I am as passionate about the belief that we should have more historical horror as I am that we should have less werewolf movies.
This makes The Cursed an even draw.
Quick Plot: A World War I prelude introduces us to a French captain in the trenches. His injuries land him in a medical tent where a doctor extracts a few German bullets...and one silver.
Back in time we go! It's now 1881, and a colony of awful French(?) men with British accents are trying to take over land occupied by the Romani. With their supposedly generous financial offer rejected, they fall to plan B: full-out massacre, along with a public crucifixion and live burial of the tribe's leaders.
It's a genuinely horrific sequence, one that puts us in the audience firmly on the side of whatever monster will be unleashed by the dying words of an elder covered in dirt.
Unfortunately, I don't think the movie quite understood that.
Written and directed by Sean Ellis, The Cursed is a handsome film that has an appealing grandeur to its style. It's filled with sprawling country estates and candlelit mansions, and occasionally, fairly disappointing CGI werewolf creatures that feel better placed in an Underworld universe.

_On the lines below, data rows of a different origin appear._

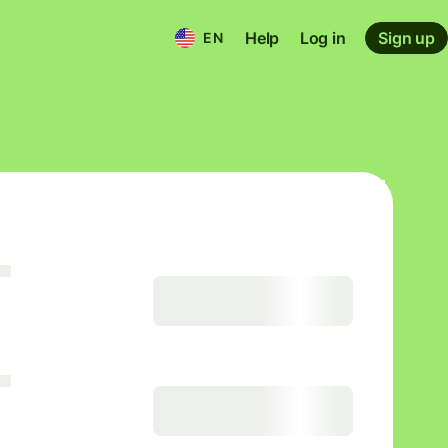
Help
Log in
Sign up
EN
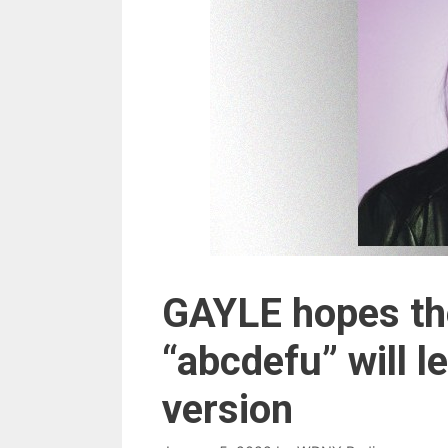
GAYLE hopes the
“abcdefu” will l
version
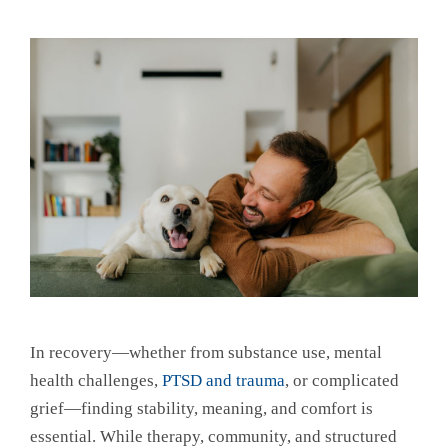
In recovery—whether from substance use, mental
health challenges,
PTSD and trauma
, or complicated
grief—finding stability, meaning, and comfort is
essential. While therapy, community, and structured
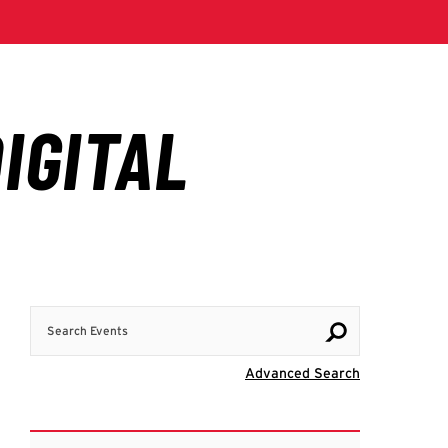
Search Events
Visit Advanc
Advanced Search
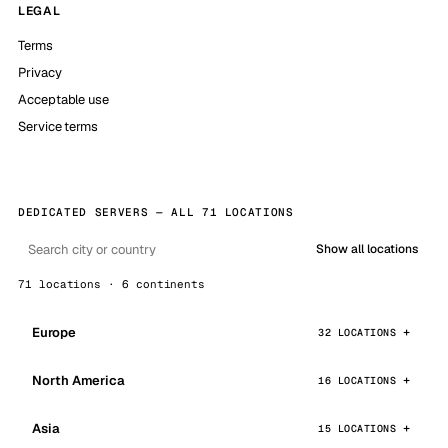
LEGAL
Terms
Privacy
Acceptable use
Service terms
DEDICATED SERVERS — ALL 71 LOCATIONS
Show all locations
71 locations · 6 continents
Europe
32 LOCATIONS
North America
16 LOCATIONS
Asia
15 LOCATIONS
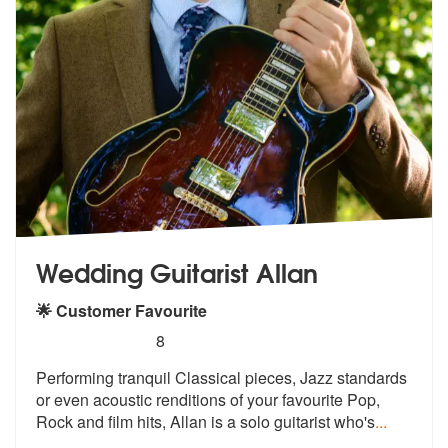
Wedding Guitarist Allan
🌟 Customer Favourite
5
stars - Wedding Guitarist Allan are Highly Reco
8
Performing tranquil Classical pieces, Ja
zz standards
or even acoustic renditio
ns of your favourite Pop,
Rock and film hits, Allan is a solo guitarist who's
...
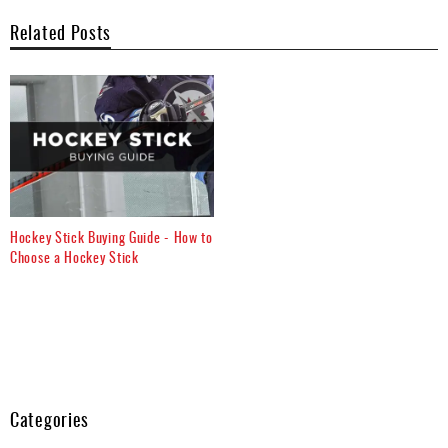
Related Posts
Hockey Stick Buying Guide - How to
Choose a Hockey Stick
Categories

Yes, we know my lifelong ambivalence around lycanthropy on film (it just always looks silly). The design of The Cursed's creatures is actually fine, though every time they have to move, the gothic undertones are pretty much undone by 21st century graphics.
Ultimately, that wasn't my issue with The Cursed. The film starts incredibly strong. The sequences of violence are not only brutal to watch, but succeed in laying such inarguable groundwork of who our villains in this story will be. Yes, it's awful that these men's actions will haunt their innocent children, but considering we just watched them murder a whole village, the price seems sadly reasonable.
There could have been a fascinating tale to tell in exploring the morality here. Instead, The Cursed brings in what I guess is a leading man (Boyd Holbrook's John McBride) to come in and try to save the children. McBride had his own dark history with the Romani werewolves, having lost his wife and daughter to their curse some years earlier. So...I guess we're supposed to be back on team WASP?
At 111 minutes, The Cursed suffers from its second half pacing. Had it maintained its focus on the children or allowed anyone to discover and reconcile with just WHY their fathers brought such horrors upon them, it could have been something challenging and special. Instead, it seems to just turn its back on the instigating crime and hedge its bets on a handsome, bland werewolf hunter with zero charisma.
High Points
The early sequences where we see the settlement's children experience collective Nightmare On Elm Street-like dreams packs some unsettling scares
Low Points
...which unfortunately sets us up for a major disappointment when the children get pushed to the background and we're left with unlikable or dull adults as our stars
Lessons Learned
Any girl who has brothers should know to never keep a diary
Women wore a lot of eyeliner in the late nineteenth century
Just when you thought the Victorian era couldn't get any worse, it doubles down: to be a good house guest, one must listen to your host's teenage teenager struggle for high notes she can't reach
Rent/Bury/Buy
The Cursed has generally positive reviews, and it's hard to call it a bad movie based on the production values alone (especially considering the last thing I watched was narrated by Billy Blanks). That being said, a near-two hour movie that fizzles after 45 minutes is hard for me to recommend. If you're curious, find it on Netflix.